I attempted to explain what might happen to the electronically captured image of his signature after his vote was cast. The machine beside me would print a copy of it, which would go into a box by my elbow and eventually be returned to the county election division. If someone on a politician’s team pulled it out later and didn’t consider it a match, the party this man was registered to could lose a vote. His driver’s license would be no help in that scenario.
“I want to make sure that doesn’t happen,” I said, “and I believe you are who you say you are.”
He wasn’t alone in this frustrating experience. Some of the voters whose signatures I evaluated did indeed provide different signatures than they had used when they registered to vote — often years before. But that did not mean they were not whom they said they were. The poll pad is actually very difficult to sign. It’s basically just a mounted iPad with a fat, squishy-ended stylus attached by a string. Many on-file signatures were originally rendered with a ballpoint pen on a piece of paper, which makes for an inherent disparity. And voters who struggled — whether for that reason or another — needed the election judges to help make sure there was no way anyone could throw out their vote. We could ask them to try again, or we could recapture their signature so the one on file would match their current signing capabilities.
I had no way of knowing to which party any of the voters with whom I worked belonged and I didn’t care. My one aim as a judge was to ensure that as many people could vote safely during the pandemic as possible. In pursuit of this goal, I had to ask many people to re-sign on the poll pad throughout early voting. Some of them simply signed too quickly the first time.
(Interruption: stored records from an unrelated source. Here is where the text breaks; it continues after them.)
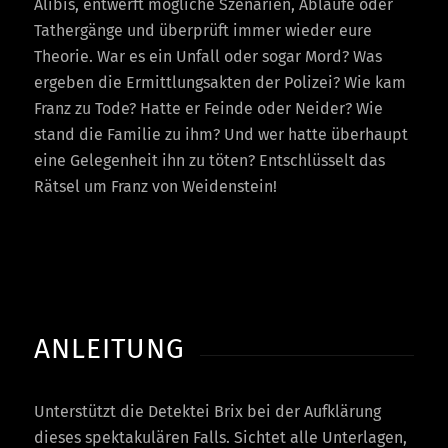
Alibis, entwerft mögliche Szenarien, Abläufe oder
Tathergänge und überprüft immer wieder eure
Theorie. War es ein Unfall oder sogar Mord? Was
ergeben die Ermittlungsakten der Polizei? Wie kam
Franz zu Tode? Hatte er Feinde oder Neider? Wie
stand die Familie zu ihm? Und wer hatte überhaupt
eine Gelegenheit ihn zu töten? Entschlüsselt das
Rätsel um Franz von Weidenstein!
ANLEITUNG
Unterstützt die Detektei Brix bei der Aufklärung
dieses spektakulären Falls. Sichtet alle Unterlagen,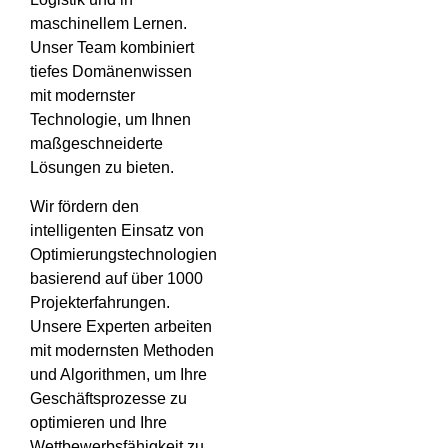
maschinellem Lernen.
Unser Team kombiniert
tiefes Domänenwissen
mit modernster
Technologie, um Ihnen
maßgeschneiderte
Lösungen zu bieten.
Wir fördern den
intelligenten Einsatz von
Optimierungstechnologien
basierend auf über 1000
Projekterfahrungen.
Unsere Experten arbeiten
mit modernsten Methoden
und Algorithmen, um Ihre
Geschäftsprozesse zu
optimieren und Ihre
Wettbewerbsfähigkeit zu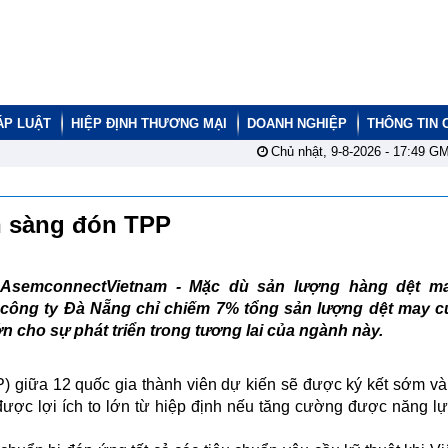
ÁP LUẬT
HIỆP ĐỊNH THƯƠNG MẠI
DOANH NGHIỆP
THÔNG TIN 
Chủ nhật, 9-8-2026 -
17:49
GM
n sàng đón TPP
AsemconnectVietnam - Mặc dù sản lượng hàng dệt m
công ty Đà Nẵng chỉ chiếm 7% tổng sản lượng dệt may củ
 cho sự phát triển trong tương lai của ngành này.
 giữa 12 quốc gia thành viên dự kiến ​​sẽ được ký kết sớm v
được lợi ích to lớn từ hiệp định nếu tăng cường được năng l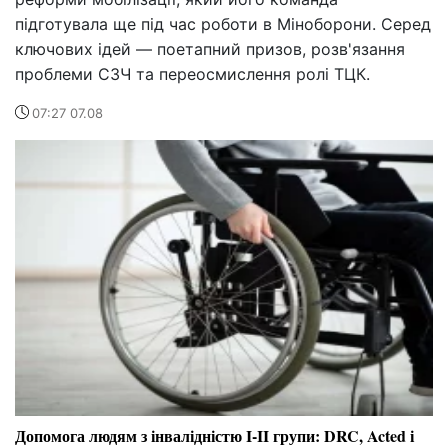
підготувала ще під час роботи в Міноборони. Серед
ключових ідей — поетапний призов, розв'язання
проблеми СЗЧ та переосмислення ролі ТЦК.
07:27 07.08
Допомога людям з інвалідністю I-II групи: DRC, Acted і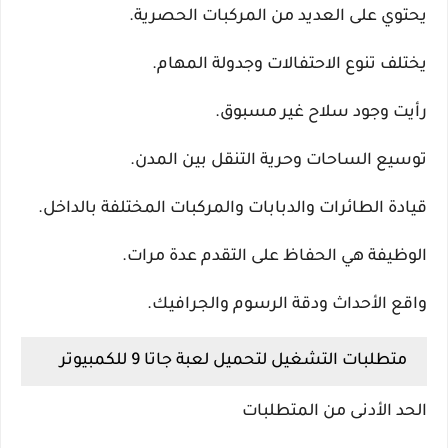
يحتوي على العديد من المركبات الحصرية.
يختلف تنوع الاحتفالات وجدولة المهام.
رأيت وجود سلاح غير مسبوق.
توسيع الساحات وحرية التنقل بين المدن.
قيادة الطائرات والدبابات والمركبات المختلفة بالداخل.
الوظيفة هي الحفاظ على التقدم عدة مرات.
واقع الأحداث ودقة الرسوم والجرافيك.
متطلبات التشغيل لتحميل لعبة جاتا 9 للكمبيوتر
الحد الأدنى من المتطلبات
Others had diseases such as multiple sclerosis that had affected their motor skills in significant ways. I processed one voter in a wheelchair who’d had fingers amputated since he’d last provided his signature. Usually, if we rotated the poll pad until it was horizontal and held onto the base, people could provide a matching signature. If that didn’t work, we could look at their ID and then recapture their new signature.
The 2020 general election was my first as a judge, and it was a strange moment to begin. We wore face shields and purple latex gloves and handed each person a Q-tip with which to vote so they wouldn’t have to touch the screen of the machine. There was hand sanitizer all over the floor.
But the coronavirus was also the very reason I’d applied to be a judge in the first place. According to the Pew Research Center, 58 percent of election judges in the 2018 general election were over 60, and more than a quarter were over 70. At the time I applied to judge the election, I wasn’t aware of this specific statistic, but I’d noticed that most everyone working at my polling place had gray hair and worked elections because they were retired. At 34, I had a much lower risk of developing complications from a coronavirus infection than the people in this age group, and I figured it was time to step up.
Every single person who worked at a polling place during Georgia’s special election took a risk, much more so if they belong to the typical age demographic for election judges. But the past year has taught us, over and over, how little we can really take for granted. This incredible system we have built doesn’t work on its own. We must take the necessary risks to ensure that it functions, and the more of us there are working as election judges and ballot counters, comparing signatures, entering data so that voters can cure rejected ballots and cast them again, the harder it will be to manipulate.
That angry man whose first signature I rejected did sign again, and the second time the match was clear. My fellow judge and I placed our initials below his signature, and I handed him his access card. If we hadn’t scrutinized his signature carefully, if we’d signed off on that first, scribbled one, no voter fraud would have ensued. He was who he said he was, after all. But someone, if they’d wanted to, could have found a reason to invalidate his vote. Someone could have even attempted to use it to invalidate other people’s votes, too, as the past two months have shown us. The careful work of election judges and ballot counters protects us, and it’s vital to the health of democracy. It’s worth doing and doing well, even in the midst of a global pandemic.